──────── SUPPLIED DATA

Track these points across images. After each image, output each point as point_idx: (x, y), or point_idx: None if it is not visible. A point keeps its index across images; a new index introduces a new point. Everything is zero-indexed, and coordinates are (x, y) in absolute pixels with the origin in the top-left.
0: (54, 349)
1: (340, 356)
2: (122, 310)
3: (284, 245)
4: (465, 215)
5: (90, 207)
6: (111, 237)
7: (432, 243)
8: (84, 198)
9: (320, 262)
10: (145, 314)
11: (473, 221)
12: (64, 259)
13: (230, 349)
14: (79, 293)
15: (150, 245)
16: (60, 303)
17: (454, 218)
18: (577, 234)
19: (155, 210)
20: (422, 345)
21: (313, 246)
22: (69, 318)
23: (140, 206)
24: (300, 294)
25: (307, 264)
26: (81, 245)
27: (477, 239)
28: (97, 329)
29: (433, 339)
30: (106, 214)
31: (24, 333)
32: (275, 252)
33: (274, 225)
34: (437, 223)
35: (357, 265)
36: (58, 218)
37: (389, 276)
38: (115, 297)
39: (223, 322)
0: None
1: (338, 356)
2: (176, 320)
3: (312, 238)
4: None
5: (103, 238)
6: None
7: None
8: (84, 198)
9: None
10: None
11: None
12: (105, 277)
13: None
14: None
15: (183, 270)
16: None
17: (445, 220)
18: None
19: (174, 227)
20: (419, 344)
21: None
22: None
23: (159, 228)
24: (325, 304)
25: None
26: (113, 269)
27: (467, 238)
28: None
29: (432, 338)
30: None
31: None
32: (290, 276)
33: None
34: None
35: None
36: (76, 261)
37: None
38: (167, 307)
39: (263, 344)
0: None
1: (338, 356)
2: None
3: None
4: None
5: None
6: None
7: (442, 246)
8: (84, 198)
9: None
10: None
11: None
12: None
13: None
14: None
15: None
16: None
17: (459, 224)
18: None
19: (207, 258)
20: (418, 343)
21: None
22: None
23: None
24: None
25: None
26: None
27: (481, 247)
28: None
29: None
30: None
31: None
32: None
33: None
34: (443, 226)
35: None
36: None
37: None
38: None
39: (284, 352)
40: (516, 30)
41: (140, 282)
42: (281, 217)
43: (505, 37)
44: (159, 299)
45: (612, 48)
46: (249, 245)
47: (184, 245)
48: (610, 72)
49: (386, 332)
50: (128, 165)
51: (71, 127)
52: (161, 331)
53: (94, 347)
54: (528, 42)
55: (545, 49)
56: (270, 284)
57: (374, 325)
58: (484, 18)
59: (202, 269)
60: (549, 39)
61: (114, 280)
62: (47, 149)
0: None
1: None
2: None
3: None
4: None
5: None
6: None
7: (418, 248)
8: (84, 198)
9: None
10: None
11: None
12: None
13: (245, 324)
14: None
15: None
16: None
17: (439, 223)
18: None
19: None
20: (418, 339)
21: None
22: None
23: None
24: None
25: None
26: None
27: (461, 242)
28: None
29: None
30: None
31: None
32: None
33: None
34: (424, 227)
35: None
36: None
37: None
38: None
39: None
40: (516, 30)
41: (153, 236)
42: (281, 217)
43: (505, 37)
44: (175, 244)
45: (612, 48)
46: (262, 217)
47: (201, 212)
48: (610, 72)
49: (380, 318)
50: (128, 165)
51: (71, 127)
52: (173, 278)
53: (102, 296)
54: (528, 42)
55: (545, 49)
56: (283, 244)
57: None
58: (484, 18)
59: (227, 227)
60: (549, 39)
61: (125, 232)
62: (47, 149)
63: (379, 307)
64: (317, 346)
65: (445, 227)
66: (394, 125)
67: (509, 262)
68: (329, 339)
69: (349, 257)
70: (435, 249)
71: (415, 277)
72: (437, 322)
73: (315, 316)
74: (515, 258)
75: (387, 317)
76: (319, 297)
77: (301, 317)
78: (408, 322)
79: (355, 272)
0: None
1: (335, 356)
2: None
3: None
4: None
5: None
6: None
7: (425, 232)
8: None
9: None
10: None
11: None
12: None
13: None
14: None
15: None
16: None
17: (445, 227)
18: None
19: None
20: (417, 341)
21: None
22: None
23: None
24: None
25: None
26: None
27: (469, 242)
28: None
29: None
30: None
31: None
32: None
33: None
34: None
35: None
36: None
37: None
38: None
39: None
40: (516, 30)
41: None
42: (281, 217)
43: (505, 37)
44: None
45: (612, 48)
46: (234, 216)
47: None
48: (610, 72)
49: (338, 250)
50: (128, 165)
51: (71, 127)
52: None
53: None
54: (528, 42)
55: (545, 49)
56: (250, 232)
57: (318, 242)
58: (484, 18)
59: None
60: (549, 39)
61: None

────────────────

● **BRIEF**
Write out again every entry above, exactly as given.

● **RESPONSE**
Track these points across images. After each image, output each point as point_idx: (x, y), or point_idx: None if it is not visible. A point keeps its index across images; a new index introduces a new point. Everything is zero-indexed, and coordinates are (x, y) in absolute pixels with the origin in the top-left.
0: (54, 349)
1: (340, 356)
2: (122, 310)
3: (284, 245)
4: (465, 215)
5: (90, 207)
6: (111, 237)
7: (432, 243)
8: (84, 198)
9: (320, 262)
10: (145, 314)
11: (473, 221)
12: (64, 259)
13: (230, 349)
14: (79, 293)
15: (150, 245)
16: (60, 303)
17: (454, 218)
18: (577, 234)
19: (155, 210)
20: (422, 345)
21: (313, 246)
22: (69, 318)
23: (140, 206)
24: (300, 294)
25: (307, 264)
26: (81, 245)
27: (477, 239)
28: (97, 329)
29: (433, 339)
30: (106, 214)
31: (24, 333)
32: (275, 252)
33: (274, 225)
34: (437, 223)
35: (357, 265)
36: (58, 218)
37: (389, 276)
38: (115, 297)
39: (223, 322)
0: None
1: (338, 356)
2: (176, 320)
3: (312, 238)
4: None
5: (103, 238)
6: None
7: None
8: (84, 198)
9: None
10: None
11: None
12: (105, 277)
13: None
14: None
15: (183, 270)
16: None
17: (445, 220)
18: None
19: (174, 227)
20: (419, 344)
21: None
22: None
23: (159, 228)
24: (325, 304)
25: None
26: (113, 269)
27: (467, 238)
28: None
29: (432, 338)
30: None
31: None
32: (290, 276)
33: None
34: None
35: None
36: (76, 261)
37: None
38: (167, 307)
39: (263, 344)
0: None
1: (338, 356)
2: None
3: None
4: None
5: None
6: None
7: (442, 246)
8: (84, 198)
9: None
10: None
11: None
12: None
13: None
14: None
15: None
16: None
17: (459, 224)
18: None
19: (207, 258)
20: (418, 343)
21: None
22: None
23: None
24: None
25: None
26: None
27: (481, 247)
28: None
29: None
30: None
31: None
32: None
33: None
34: (443, 226)
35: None
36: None
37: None
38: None
39: (284, 352)
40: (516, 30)
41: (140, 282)
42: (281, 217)
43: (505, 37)
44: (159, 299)
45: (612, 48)
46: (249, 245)
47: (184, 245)
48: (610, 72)
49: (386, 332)
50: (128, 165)
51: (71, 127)
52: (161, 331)
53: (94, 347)
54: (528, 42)
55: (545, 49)
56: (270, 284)
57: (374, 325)
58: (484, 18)
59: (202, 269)
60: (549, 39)
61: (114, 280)
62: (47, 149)
0: None
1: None
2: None
3: None
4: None
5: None
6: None
7: (418, 248)
8: (84, 198)
9: None
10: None
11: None
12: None
13: (245, 324)
14: None
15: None
16: None
17: (439, 223)
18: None
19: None
20: (418, 339)
21: None
22: None
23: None
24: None
25: None
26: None
27: (461, 242)
28: None
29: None
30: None
31: None
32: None
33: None
34: (424, 227)
35: None
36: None
37: None
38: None
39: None
40: (516, 30)
41: (153, 236)
42: (281, 217)
43: (505, 37)
44: (175, 244)
45: (612, 48)
46: (262, 217)
47: (201, 212)
48: (610, 72)
49: (380, 318)
50: (128, 165)
51: (71, 127)
52: (173, 278)
53: (102, 296)
54: (528, 42)
55: (545, 49)
56: (283, 244)
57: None
58: (484, 18)
59: (227, 227)
60: (549, 39)
61: (125, 232)
62: (47, 149)
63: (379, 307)
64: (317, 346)
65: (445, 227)
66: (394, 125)
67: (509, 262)
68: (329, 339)
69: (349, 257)
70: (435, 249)
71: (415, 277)
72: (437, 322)
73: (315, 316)
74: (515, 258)
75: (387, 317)
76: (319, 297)
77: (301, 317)
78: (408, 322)
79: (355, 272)
0: None
1: (335, 356)
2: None
3: None
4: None
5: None
6: None
7: (425, 232)
8: None
9: None
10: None
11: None
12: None
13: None
14: None
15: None
16: None
17: (445, 227)
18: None
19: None
20: (417, 341)
21: None
22: None
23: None
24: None
25: None
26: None
27: (469, 242)
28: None
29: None
30: None
31: None
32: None
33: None
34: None
35: None
36: None
37: None
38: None
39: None
40: (516, 30)
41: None
42: (281, 217)
43: (505, 37)
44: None
45: (612, 48)
46: (234, 216)
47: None
48: (610, 72)
49: (338, 250)
50: (128, 165)
51: (71, 127)
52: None
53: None
54: (528, 42)
55: (545, 49)
56: (250, 232)
57: (318, 242)
58: (484, 18)
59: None
60: (549, 39)
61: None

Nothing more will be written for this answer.